The UK will end evacuation flights from Sudan within the next 24 hours, the government has announced.
Deputy Prime MinisterOliver Dowden said rescue operations would cease following a “significant decline” in the number of British nationals coming forward to flee the war-torn country.
Some 1,573 people on 13 flights have been evacuated from the Wadi Saeedna airfield near the capital of Khartoum but thousands more UK passport holders may remain.
The Foreign, Commonwealth and Development Office is urging those left in Sudan to travel to the site before 12pm local time on Saturday in order to be processed for the last flight.
It comes amid criticism of the pace of the British evacuation, which was bought more time after a three-day extension to the ceasefire between warring generals was agreed on Thursday.
Mr Dowden denied the Government would effectively “abandon” those who have been unable to make the potentially dangerous journey to the airfield with its decision to cease flights.

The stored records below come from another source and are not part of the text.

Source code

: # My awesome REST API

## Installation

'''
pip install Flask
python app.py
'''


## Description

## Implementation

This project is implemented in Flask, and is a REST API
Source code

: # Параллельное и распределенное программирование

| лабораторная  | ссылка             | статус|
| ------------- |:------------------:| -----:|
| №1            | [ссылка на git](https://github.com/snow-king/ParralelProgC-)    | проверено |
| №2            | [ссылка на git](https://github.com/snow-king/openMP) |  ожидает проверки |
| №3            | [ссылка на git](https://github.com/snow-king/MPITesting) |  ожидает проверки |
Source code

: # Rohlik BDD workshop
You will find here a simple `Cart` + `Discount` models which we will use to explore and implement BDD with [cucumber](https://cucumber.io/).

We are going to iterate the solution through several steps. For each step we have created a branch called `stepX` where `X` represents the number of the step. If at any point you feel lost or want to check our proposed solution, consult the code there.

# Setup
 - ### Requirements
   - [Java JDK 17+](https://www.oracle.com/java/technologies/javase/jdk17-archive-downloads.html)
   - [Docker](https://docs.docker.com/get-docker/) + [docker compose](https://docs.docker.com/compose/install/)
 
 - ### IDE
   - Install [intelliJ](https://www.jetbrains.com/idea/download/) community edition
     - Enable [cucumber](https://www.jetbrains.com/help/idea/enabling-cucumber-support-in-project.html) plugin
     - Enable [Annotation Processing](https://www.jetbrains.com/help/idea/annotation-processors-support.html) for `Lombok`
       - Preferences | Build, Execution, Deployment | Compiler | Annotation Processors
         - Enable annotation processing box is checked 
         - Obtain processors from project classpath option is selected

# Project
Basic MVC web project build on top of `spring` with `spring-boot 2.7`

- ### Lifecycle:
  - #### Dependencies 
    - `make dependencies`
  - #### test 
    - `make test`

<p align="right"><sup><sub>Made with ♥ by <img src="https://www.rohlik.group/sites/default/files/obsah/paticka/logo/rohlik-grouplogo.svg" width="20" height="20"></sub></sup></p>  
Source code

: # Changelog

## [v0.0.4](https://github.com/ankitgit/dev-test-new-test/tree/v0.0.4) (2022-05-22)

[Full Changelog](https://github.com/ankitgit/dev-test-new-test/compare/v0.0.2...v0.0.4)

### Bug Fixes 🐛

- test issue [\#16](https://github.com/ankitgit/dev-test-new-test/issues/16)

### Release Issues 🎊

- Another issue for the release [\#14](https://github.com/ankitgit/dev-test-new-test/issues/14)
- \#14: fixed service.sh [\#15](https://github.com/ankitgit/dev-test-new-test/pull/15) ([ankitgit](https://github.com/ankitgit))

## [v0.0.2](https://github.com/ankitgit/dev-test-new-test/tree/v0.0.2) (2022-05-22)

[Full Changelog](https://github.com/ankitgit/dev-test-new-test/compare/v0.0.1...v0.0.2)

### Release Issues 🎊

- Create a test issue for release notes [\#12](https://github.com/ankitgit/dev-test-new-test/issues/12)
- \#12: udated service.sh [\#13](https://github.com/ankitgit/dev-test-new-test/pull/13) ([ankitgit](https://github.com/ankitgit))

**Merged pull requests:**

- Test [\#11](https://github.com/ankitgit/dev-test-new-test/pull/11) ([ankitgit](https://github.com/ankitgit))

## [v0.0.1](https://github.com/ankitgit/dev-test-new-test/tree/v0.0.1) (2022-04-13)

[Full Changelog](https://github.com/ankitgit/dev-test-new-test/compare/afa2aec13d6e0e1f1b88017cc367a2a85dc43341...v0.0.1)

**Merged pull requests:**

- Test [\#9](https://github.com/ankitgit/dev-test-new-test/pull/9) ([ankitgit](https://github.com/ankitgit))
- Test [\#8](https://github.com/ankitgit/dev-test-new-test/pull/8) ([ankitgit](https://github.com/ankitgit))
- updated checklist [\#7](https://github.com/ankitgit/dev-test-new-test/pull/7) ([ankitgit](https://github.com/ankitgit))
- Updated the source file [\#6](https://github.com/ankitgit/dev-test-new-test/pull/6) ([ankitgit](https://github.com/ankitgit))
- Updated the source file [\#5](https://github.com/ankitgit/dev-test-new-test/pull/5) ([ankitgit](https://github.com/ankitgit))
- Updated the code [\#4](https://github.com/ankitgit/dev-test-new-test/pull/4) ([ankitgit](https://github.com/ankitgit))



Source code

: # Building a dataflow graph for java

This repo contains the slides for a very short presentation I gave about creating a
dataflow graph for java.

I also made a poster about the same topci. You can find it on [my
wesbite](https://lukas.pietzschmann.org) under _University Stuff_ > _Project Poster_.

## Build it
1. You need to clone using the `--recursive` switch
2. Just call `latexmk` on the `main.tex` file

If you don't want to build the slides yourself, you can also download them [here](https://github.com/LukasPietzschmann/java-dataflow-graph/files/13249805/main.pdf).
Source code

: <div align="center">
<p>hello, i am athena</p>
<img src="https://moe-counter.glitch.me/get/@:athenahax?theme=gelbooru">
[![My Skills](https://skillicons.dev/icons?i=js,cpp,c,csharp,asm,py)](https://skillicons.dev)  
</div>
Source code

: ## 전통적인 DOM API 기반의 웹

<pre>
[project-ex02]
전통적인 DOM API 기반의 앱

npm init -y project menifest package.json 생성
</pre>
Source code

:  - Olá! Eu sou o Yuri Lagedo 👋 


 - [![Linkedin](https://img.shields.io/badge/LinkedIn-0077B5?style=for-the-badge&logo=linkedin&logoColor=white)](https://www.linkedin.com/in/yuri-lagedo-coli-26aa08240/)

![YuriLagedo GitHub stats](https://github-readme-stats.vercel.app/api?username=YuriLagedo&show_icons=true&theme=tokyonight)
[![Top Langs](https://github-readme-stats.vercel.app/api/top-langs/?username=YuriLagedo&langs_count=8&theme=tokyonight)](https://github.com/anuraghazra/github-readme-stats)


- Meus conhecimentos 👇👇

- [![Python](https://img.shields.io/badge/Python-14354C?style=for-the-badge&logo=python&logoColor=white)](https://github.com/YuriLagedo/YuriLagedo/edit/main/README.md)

“I wouldn’t accept that characterisation. The first thing I would say is that every single British national that has come forward and their eligible dependants have been put safely on to a plane,” he said.
“We are seeing those numbers declining significantly and, just like other countries, as those numbers decline we have put an end date on this.”
He said “consular assistance” will remain available at exit routes from the country after the end of evacuation flights.
Downing Street has so far rejected calls to widen the eligibility for evacuation beyond British passport holders and their immediate family.
Concerns have been raised that the current approach could see families split up or some members left behind, with Labour calling on ministers to use the longer window to extend eligibility for evacuation before it is “too late”.